Could you retype exactly the lines running from the line with "Page size: 1241x1754." to the end of the data, both included, and nothing else?

********

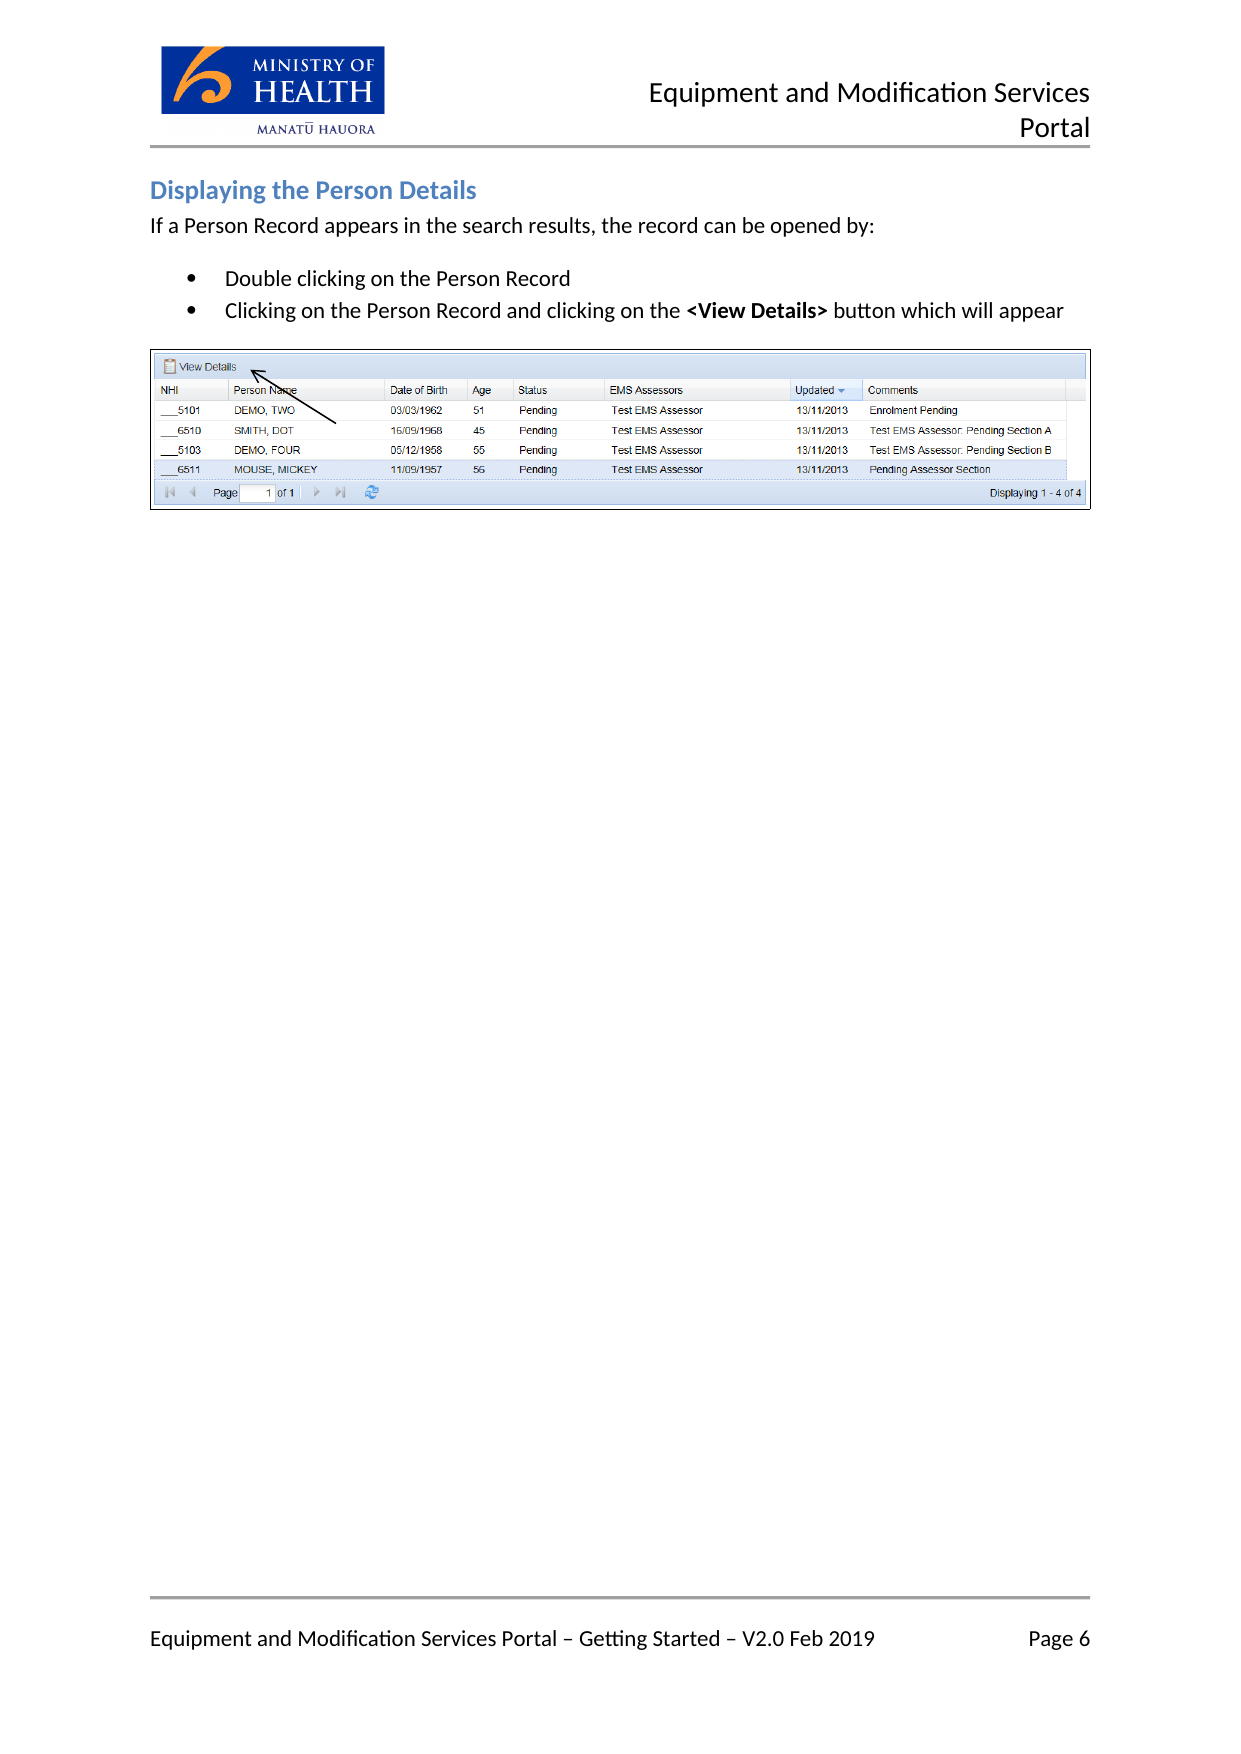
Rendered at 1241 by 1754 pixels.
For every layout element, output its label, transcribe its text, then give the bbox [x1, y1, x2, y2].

subtitle Displaying the Person Details [150, 173, 1090, 206]
list Clicking on the Person Record and clicking on the <View Details> button which will appear [187, 296, 1090, 324]
picture [161, 45, 386, 135]
list Double clicking on the Person Record [187, 264, 1090, 292]
text If a Person Record appears in the search results, the record can be opened by: [150, 211, 1090, 239]
picture [151, 350, 1090, 509]
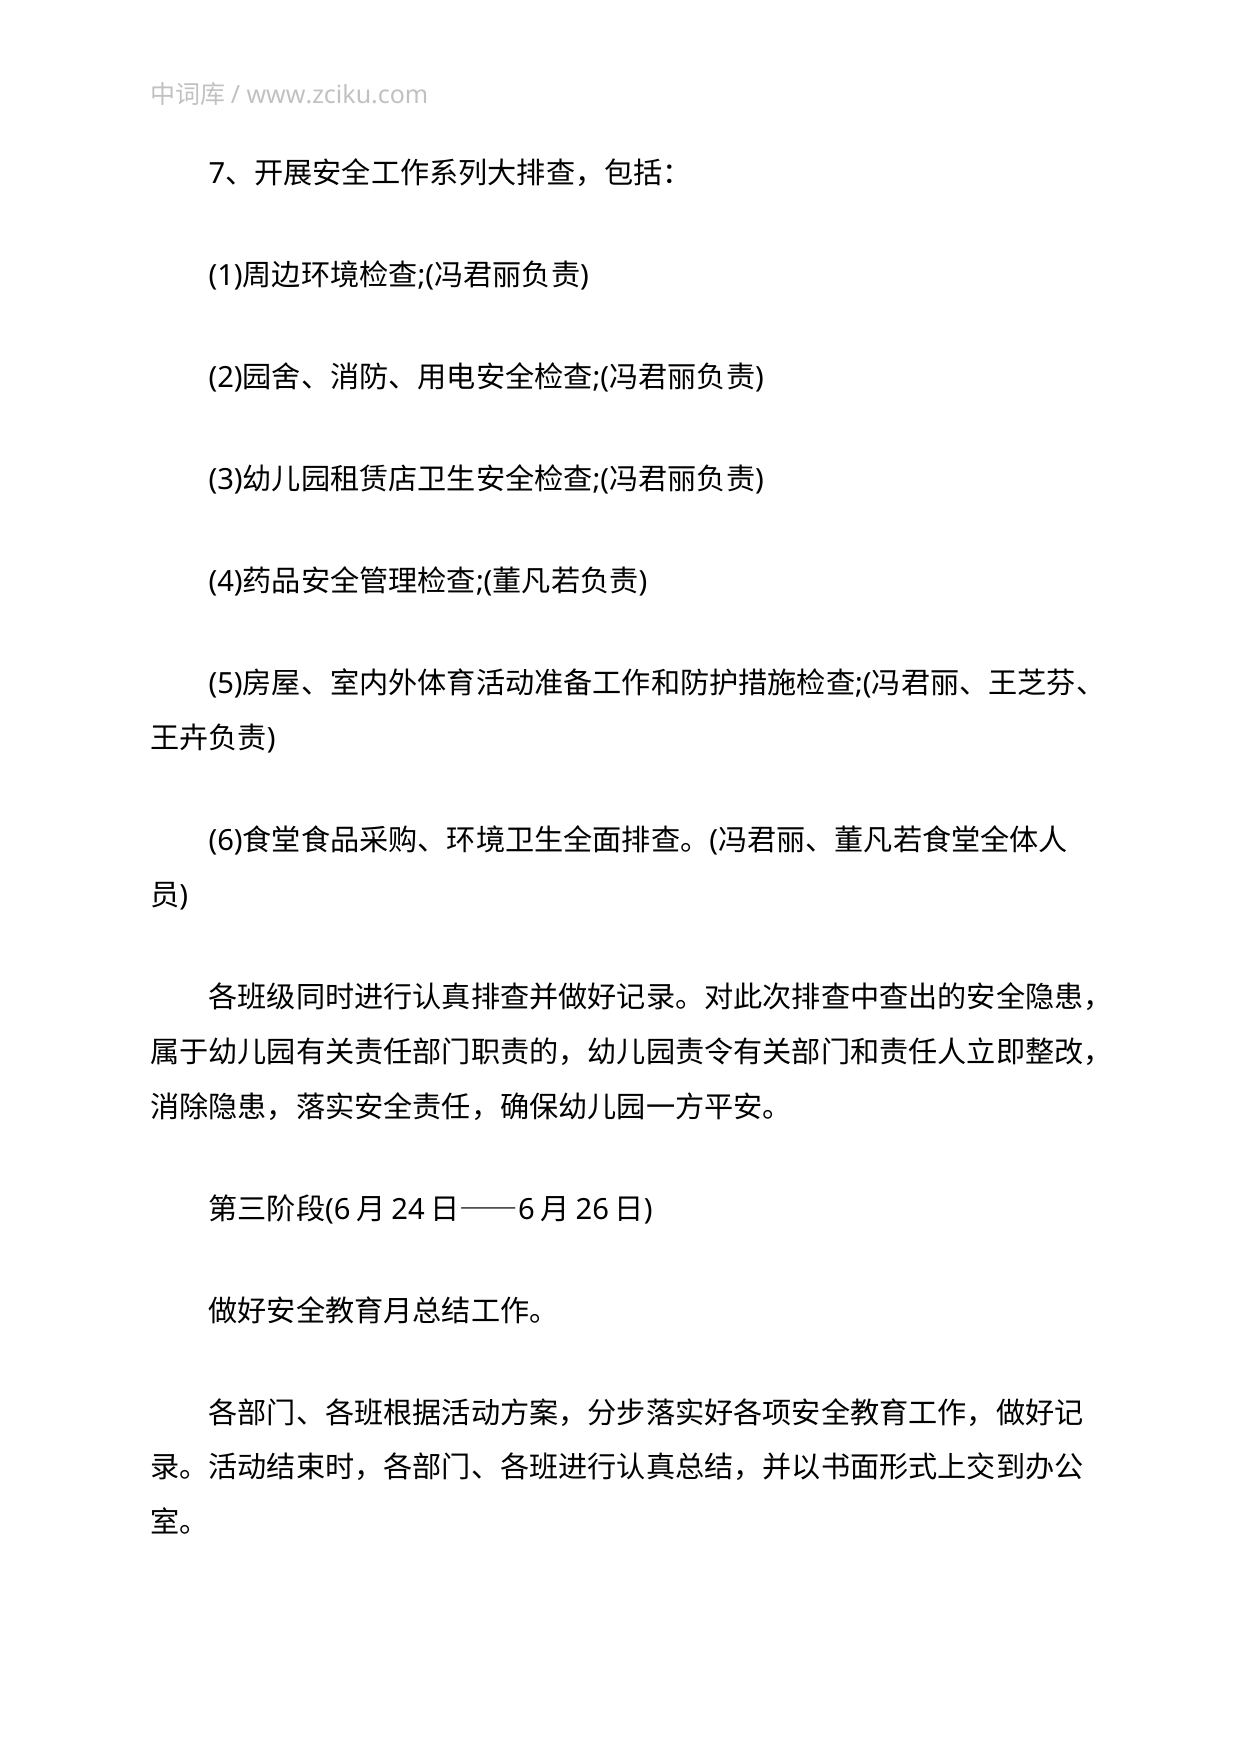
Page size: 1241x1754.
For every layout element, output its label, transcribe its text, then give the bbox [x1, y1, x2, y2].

text (2)园舍、消防、用电安全检查;(冯君丽负责) [150, 354, 1090, 396]
text 各部门、各班根据活动方案，分步落实好各项安全教育工作，做好记录。活动结束时，各部门、各班进行认真总结，并以书面形式上交到办公室。 [150, 1389, 1090, 1541]
text 做好安全教育月总结工作。 [150, 1287, 1090, 1330]
text (6)食堂食品采购、环境卫生全面排查。(冯君丽、董凡若食堂全体人员) [150, 817, 1090, 914]
text (1)周边环境检查;(冯君丽负责) [150, 252, 1090, 294]
text (3)幼儿园租赁店卫生安全检查;(冯君丽负责) [150, 456, 1090, 498]
text 第三阶段(6月24日——6月26日) [150, 1185, 1090, 1228]
text (4)药品安全管理检查;(董凡若负责) [150, 558, 1090, 600]
text 各班级同时进行认真排查并做好记录。对此次排查中查出的安全隐患，属于幼儿园有关责任部门职责的，幼儿园责令有关部门和责任人立即整改，消除隐患，落实安全责任，确保幼儿园一方平安。 [150, 974, 1090, 1126]
text (5)房屋、室内外体育活动准备工作和防护措施检查;(冯君丽、王芝芬、王卉负责) [150, 660, 1090, 757]
text 7、开展安全工作系列大排查，包括： [150, 150, 1090, 192]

********

◆ **The answer**
Page size: 1241x1754.
For every layout element, output its label, transcribe its text, then give the bbox [x1, y1, x2, y2].

text (2)园舍、消防、用电安全检查;(冯君丽负责) [150, 354, 1090, 396]
text 各部门、各班根据活动方案，分步落实好各项安全教育工作，做好记录。活动结束时，各部门、各班进行认真总结，并以书面形式上交到办公室。 [150, 1389, 1090, 1541]
text 做好安全教育月总结工作。 [150, 1287, 1090, 1330]
text (6)食堂食品采购、环境卫生全面排查。(冯君丽、董凡若食堂全体人员) [150, 817, 1090, 914]
text (1)周边环境检查;(冯君丽负责) [150, 252, 1090, 294]
text (3)幼儿园租赁店卫生安全检查;(冯君丽负责) [150, 456, 1090, 498]
text 第三阶段(6月24日——6月26日) [150, 1185, 1090, 1228]
text (4)药品安全管理检查;(董凡若负责) [150, 558, 1090, 600]
text 各班级同时进行认真排查并做好记录。对此次排查中查出的安全隐患，属于幼儿园有关责任部门职责的，幼儿园责令有关部门和责任人立即整改，消除隐患，落实安全责任，确保幼儿园一方平安。 [150, 974, 1090, 1126]
text (5)房屋、室内外体育活动准备工作和防护措施检查;(冯君丽、王芝芬、王卉负责) [150, 660, 1090, 757]
text 7、开展安全工作系列大排查，包括： [150, 150, 1090, 192]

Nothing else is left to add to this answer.